> Required action:
Word for word, restate the listing; omit the pictures.

> Data block:
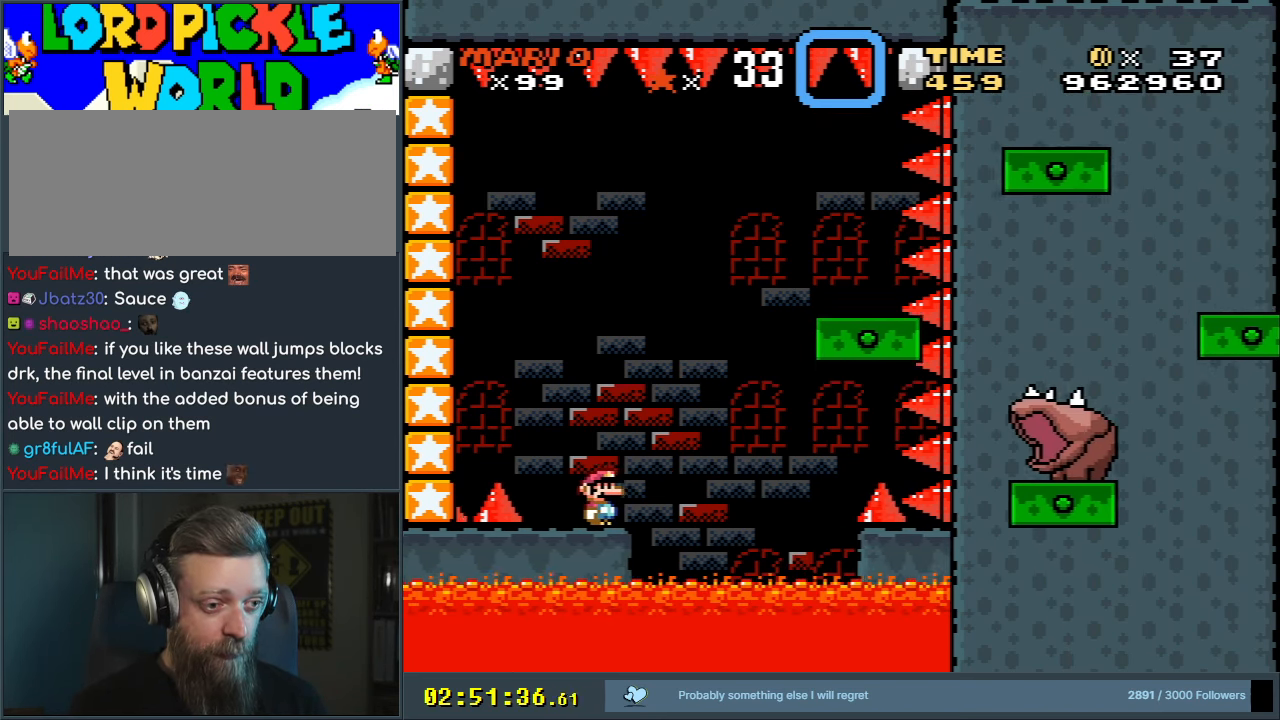
{"buttons": ["Y"], "events": [[17, "Y", "down"]]}
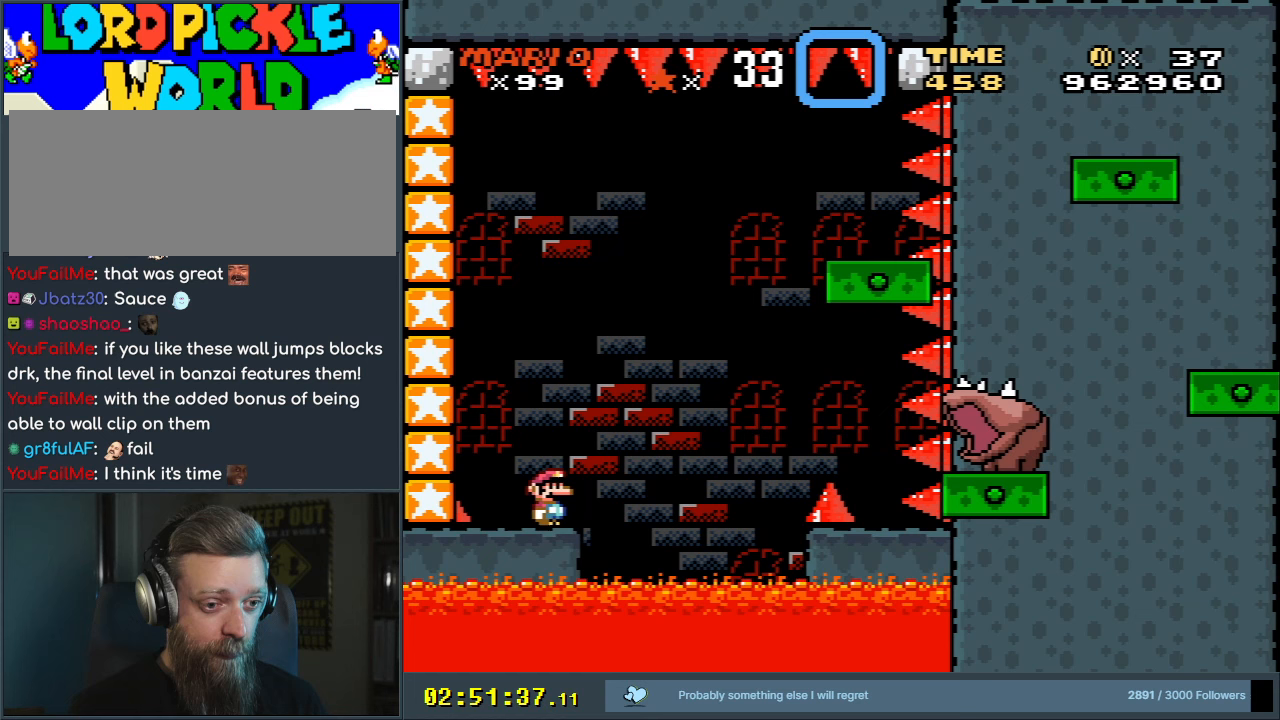
{"buttons": ["B", "Y", "DPAD_RIGHT"], "events": [[133, "DPAD_RIGHT", "down"], [200, "B", "down"]]}
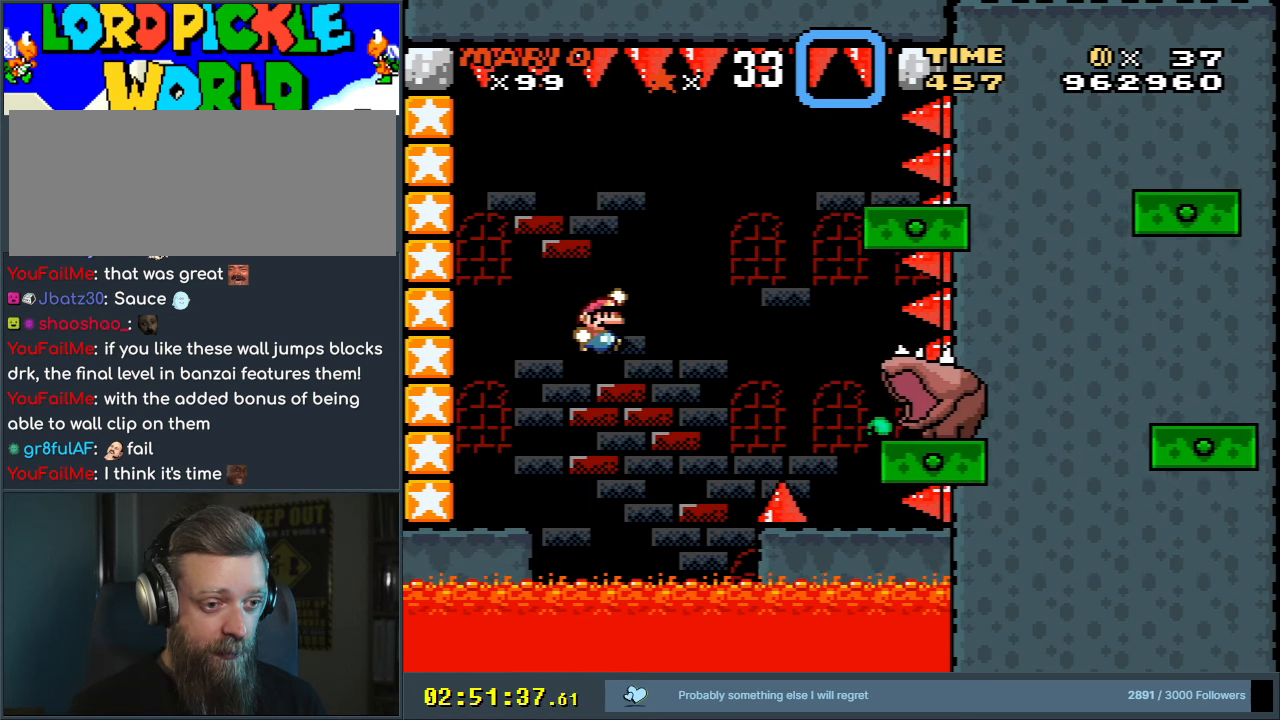
{"buttons": ["B", "Y", "DPAD_UP"], "events": [[267, "DPAD_RIGHT", "up"], [383, "DPAD_LEFT", "down"], [483, "DPAD_LEFT", "up"], [500, "DPAD_UP", "down"]]}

> Solution:
{"buttons": ["Y"], "events": [[17, "Y", "down"]]}
{"buttons": ["B", "Y", "DPAD_RIGHT"], "events": [[133, "DPAD_RIGHT", "down"], [200, "B", "down"]]}
{"buttons": ["B", "Y", "DPAD_UP"], "events": [[267, "DPAD_RIGHT", "up"], [383, "DPAD_LEFT", "down"], [483, "DPAD_LEFT", "up"], [500, "DPAD_UP", "down"]]}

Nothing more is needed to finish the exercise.